#### Input data

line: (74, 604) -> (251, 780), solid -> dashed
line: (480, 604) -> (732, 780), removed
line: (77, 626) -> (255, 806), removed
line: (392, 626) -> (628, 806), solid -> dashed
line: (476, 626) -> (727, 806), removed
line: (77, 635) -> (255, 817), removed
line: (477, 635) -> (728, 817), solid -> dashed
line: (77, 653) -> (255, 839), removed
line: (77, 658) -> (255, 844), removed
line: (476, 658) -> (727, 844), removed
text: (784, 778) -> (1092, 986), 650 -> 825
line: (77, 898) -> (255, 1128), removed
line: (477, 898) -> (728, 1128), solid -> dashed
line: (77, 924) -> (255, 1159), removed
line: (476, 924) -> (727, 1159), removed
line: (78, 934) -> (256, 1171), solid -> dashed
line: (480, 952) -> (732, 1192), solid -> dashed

* * *

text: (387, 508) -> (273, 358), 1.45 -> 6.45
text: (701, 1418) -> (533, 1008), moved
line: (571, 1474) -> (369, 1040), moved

==

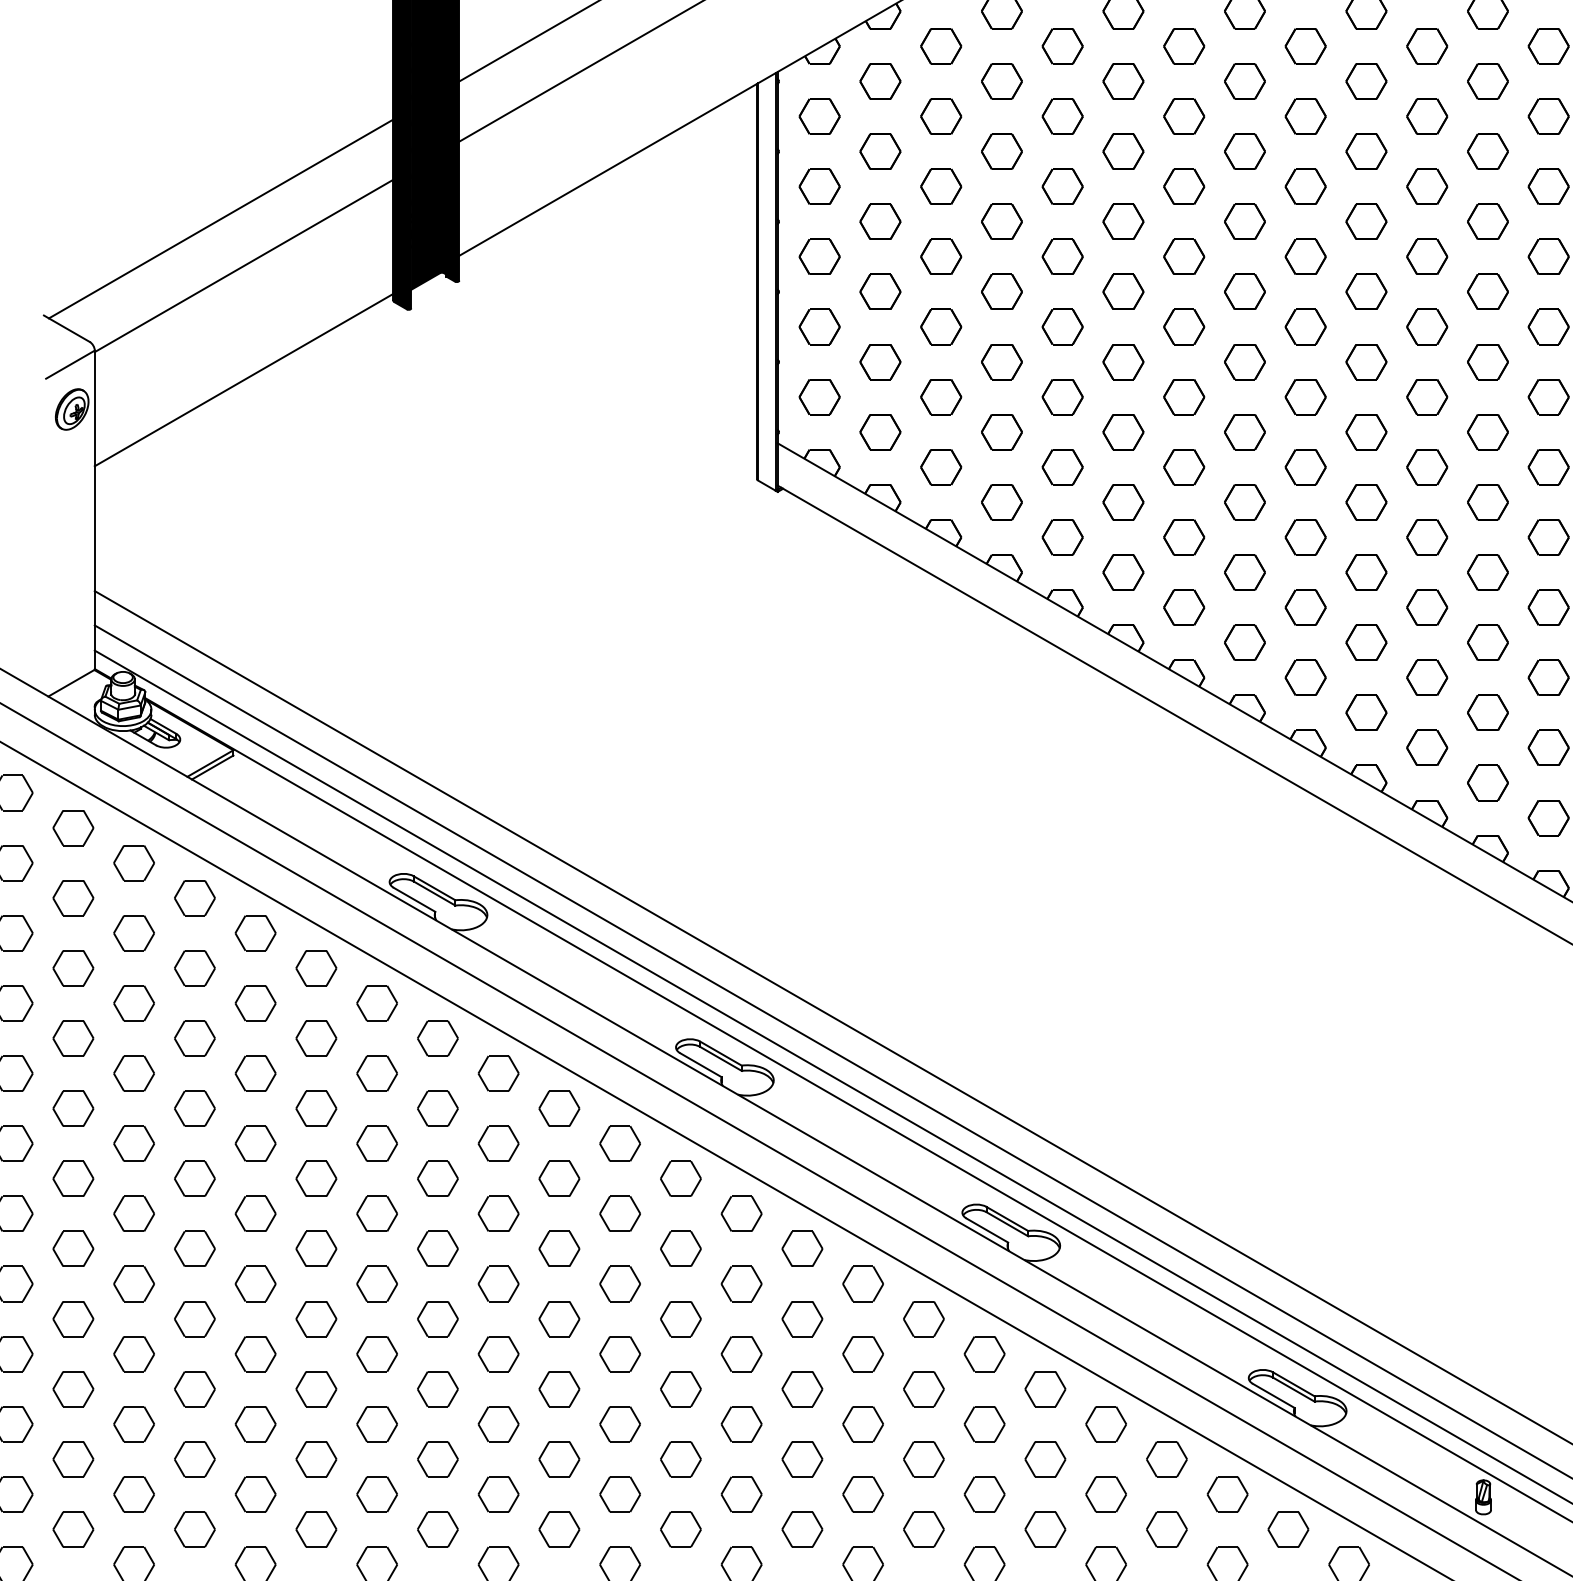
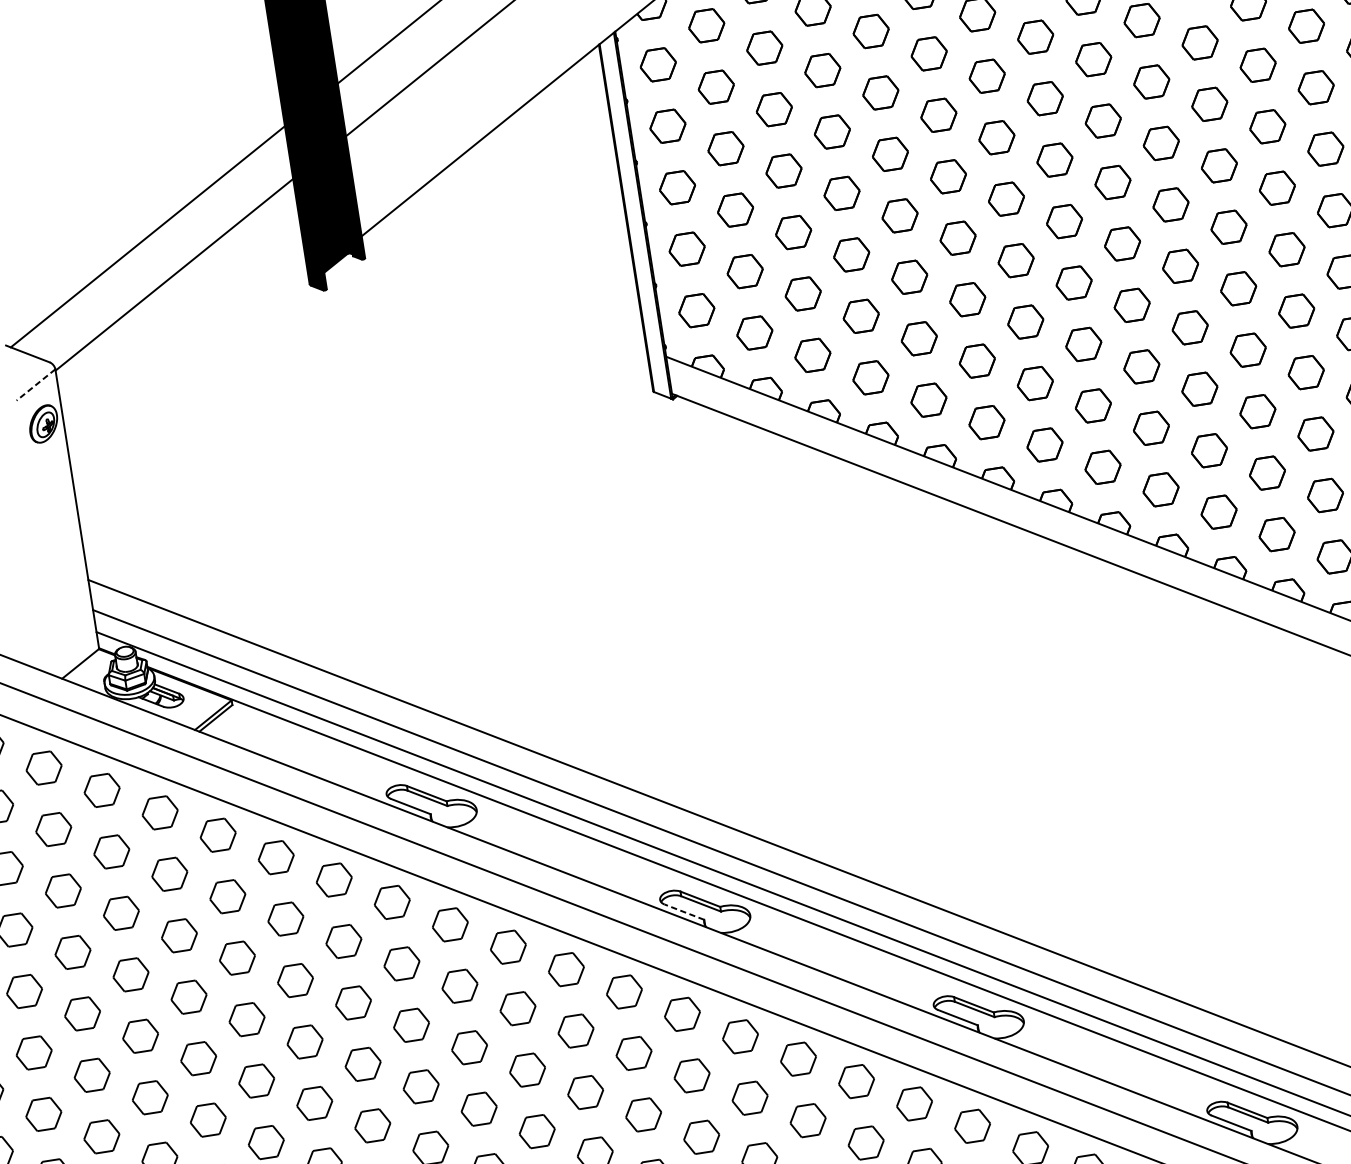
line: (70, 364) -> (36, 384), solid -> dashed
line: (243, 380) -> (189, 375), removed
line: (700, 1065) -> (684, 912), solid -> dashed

#### The problem
In the listing above, locate the line containing "line: (243, 380) -> (189, 375), removed" and the line containing "line: (700, 1065)", then transcribe both and every line between them verbatim.

#### Final answer
line: (243, 380) -> (189, 375), removed
line: (700, 1065) -> (684, 912), solid -> dashed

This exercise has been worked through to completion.